9) Kevin Keegan — King before the King
Plucked from Scunthorpe’s fourth tier and turned into a superstar, Keegan spearheaded the early 70s surge. His telepathy with John Toshack terrorised defences, he helped deliver three league titles and Liverpool’s first European Cup in 1977 (ask Berti Vogts about that final), before departing for Hamburg and two Ballons d’Or. He set the table for what Dalglish would later feast on.
8) Virgil van Dijk — the game-changer
£75 million looked steep; it proved a bargain. Van Dijk transformed Klopp’s nearly-men into serial contenders, captaining the side and strolling through games with pace, power and passing. Ballon d’Or runner-up in 2019 and not dribbled past for an entire calendar year — he’s the defensive colossus of the modern era.
7) Alan Hansen — class on wheels
In Carragher’s eyes, the greatest centre-half to wear red. Hansen glided through the late 70s dominance, the early-to-mid 80s trophy hauls and the late-80s Barnes–Beardsley masterclass. A Rolls‑Royce before the term was fashionable, he read it, stepped in, played out — light years ahead of his time. When he stopped, the league titles dried up until Van Dijk arrived.
6) Mohamed Salah — relentless royalty
The ‘Egyptian King’ has built an empire on availability and end product. Season after season, goals and assists arrive on tap; he’s the headline act in a spine with Alisson and Van Dijk. He stands alone as the only player to win the Premier League title, Golden Boot, Playmaker Award and Player of the Season in a single campaign (2024/25). At the time of writing: 435 appearances, 255 goals, 119 assists — and a catalogue of iconic moments, not least against Manchester United. Sixth feels brutal, but this is the company he’s keeping.

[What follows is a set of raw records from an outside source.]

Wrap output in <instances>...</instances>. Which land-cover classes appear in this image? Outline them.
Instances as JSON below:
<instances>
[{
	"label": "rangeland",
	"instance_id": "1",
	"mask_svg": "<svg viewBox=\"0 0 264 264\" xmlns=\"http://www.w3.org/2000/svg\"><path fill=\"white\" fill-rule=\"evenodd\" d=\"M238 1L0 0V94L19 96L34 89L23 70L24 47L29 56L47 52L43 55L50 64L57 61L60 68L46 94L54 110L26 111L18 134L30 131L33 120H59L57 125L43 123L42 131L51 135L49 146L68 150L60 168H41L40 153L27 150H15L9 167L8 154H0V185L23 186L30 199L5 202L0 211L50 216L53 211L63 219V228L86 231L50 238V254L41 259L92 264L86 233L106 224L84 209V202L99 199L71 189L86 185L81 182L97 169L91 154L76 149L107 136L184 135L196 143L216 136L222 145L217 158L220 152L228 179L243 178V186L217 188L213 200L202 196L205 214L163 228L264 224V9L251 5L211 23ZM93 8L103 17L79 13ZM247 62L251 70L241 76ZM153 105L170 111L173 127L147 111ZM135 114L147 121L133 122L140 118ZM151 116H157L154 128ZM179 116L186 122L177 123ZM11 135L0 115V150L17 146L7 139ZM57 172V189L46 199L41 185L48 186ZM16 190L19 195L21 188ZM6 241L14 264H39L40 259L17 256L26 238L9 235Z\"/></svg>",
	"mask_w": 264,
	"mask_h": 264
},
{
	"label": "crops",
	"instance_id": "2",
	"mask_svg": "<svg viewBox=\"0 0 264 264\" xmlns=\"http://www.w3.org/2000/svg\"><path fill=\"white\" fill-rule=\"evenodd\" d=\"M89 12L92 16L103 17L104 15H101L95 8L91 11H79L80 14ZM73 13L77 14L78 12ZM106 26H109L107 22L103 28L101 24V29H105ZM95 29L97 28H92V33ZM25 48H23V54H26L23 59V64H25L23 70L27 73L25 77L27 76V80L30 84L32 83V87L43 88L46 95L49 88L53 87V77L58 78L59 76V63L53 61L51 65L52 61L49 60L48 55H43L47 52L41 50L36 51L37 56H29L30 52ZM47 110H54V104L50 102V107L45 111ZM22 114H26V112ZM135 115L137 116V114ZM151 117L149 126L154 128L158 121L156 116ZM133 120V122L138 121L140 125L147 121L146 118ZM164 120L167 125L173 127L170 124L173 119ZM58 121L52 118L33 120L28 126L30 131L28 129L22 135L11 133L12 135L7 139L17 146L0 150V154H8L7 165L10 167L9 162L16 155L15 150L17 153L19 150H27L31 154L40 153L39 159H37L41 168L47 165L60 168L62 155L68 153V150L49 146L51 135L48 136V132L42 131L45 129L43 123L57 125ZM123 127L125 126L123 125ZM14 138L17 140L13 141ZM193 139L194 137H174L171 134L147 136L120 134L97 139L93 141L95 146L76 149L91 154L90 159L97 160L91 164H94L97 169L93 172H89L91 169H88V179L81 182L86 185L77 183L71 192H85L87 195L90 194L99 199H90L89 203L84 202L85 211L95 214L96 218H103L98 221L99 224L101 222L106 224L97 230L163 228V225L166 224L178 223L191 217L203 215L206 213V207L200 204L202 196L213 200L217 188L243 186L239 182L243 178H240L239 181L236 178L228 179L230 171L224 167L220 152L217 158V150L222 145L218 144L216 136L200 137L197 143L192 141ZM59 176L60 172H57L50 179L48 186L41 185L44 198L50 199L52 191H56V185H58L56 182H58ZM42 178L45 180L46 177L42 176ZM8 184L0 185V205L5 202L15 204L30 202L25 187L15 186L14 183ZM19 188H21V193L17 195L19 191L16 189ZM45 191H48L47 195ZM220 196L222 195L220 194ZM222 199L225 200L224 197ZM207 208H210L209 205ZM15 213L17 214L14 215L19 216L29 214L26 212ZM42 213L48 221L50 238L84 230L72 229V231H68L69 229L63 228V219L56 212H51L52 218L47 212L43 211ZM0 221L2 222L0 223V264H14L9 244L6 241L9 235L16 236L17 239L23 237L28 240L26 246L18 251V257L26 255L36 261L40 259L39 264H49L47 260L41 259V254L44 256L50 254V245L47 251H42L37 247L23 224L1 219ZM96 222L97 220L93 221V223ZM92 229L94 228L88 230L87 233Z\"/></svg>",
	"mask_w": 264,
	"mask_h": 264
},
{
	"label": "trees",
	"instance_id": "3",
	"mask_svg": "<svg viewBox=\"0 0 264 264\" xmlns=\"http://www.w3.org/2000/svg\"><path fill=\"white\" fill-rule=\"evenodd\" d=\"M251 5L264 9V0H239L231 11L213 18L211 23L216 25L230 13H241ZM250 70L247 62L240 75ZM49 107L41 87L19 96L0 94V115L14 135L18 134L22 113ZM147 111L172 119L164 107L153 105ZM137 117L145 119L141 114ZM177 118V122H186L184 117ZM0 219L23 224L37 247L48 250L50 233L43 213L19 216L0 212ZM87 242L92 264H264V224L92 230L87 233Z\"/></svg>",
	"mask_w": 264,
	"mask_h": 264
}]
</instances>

5) Ian Rush — the finisher’s finisher
Try topping 346 goals. You won’t. Rush was a menace in derbies, a predator in finals — think 1986 and 1989 — and a guarantee of silverware in the 80s. If Salah couldn’t catch him, it may never be done.
4) John Barnes — swagger and sorcery
From 1987 to 1991, Barnes was Britain’s best and among the world’s elite. A mesmerising dribbler who could torture full-backs from the left or slice teams open centrally, he led Liverpool to two league titles and two FA Cups while rising above shameful abuse off the pitch. Carragher trained with him and still swears he was the most naturally gifted player at Melwood.
3) Graeme Souness — silk wrapped around steel
A midfield general with a surgeon’s pass and a street‑fighter’s edge. Three European Cups in six years tell you the level, but so does the dominance: in an era of giants, Souness was Britain’s complete central midfielder. Oddly under-sung outside Anfield; properly revered within it.
2) Kenny Dalglish — the club’s greatest figure
The most important man in Liverpool history when you weigh player, manager and statesman. On pure playing merit he’s second here, but what a footballer: a genius who mixed guile with grit, scored cheeky chips and cute back‑heels, and led sides that bullied Europe. In the early 80s he was the world’s premier centre-forward.
1) Steven Gerrard — captain, force of nature, No 1
Yes, he’s Carragher’s mate — but this is about moments that define a club. Istanbul 2005: the spark for the greatest comeback of them all. Cardiff 2006: that extra‑time thunderbolt to wrench the FA Cup home. Gerrard didn’t always enjoy the cast that Dalglish or Souness did; he simply dragged lesser teams to glory through will, talent and timing. That’s why he edges it.
From Callaghan’s endurance to Gerrard’s heroics, Carragher’s countdown is a love letter to every Liverpool era — and a reminder that greatness at Anfield wears many faces. Stats courtesy of LFChistory (correct as of 26/03/2026).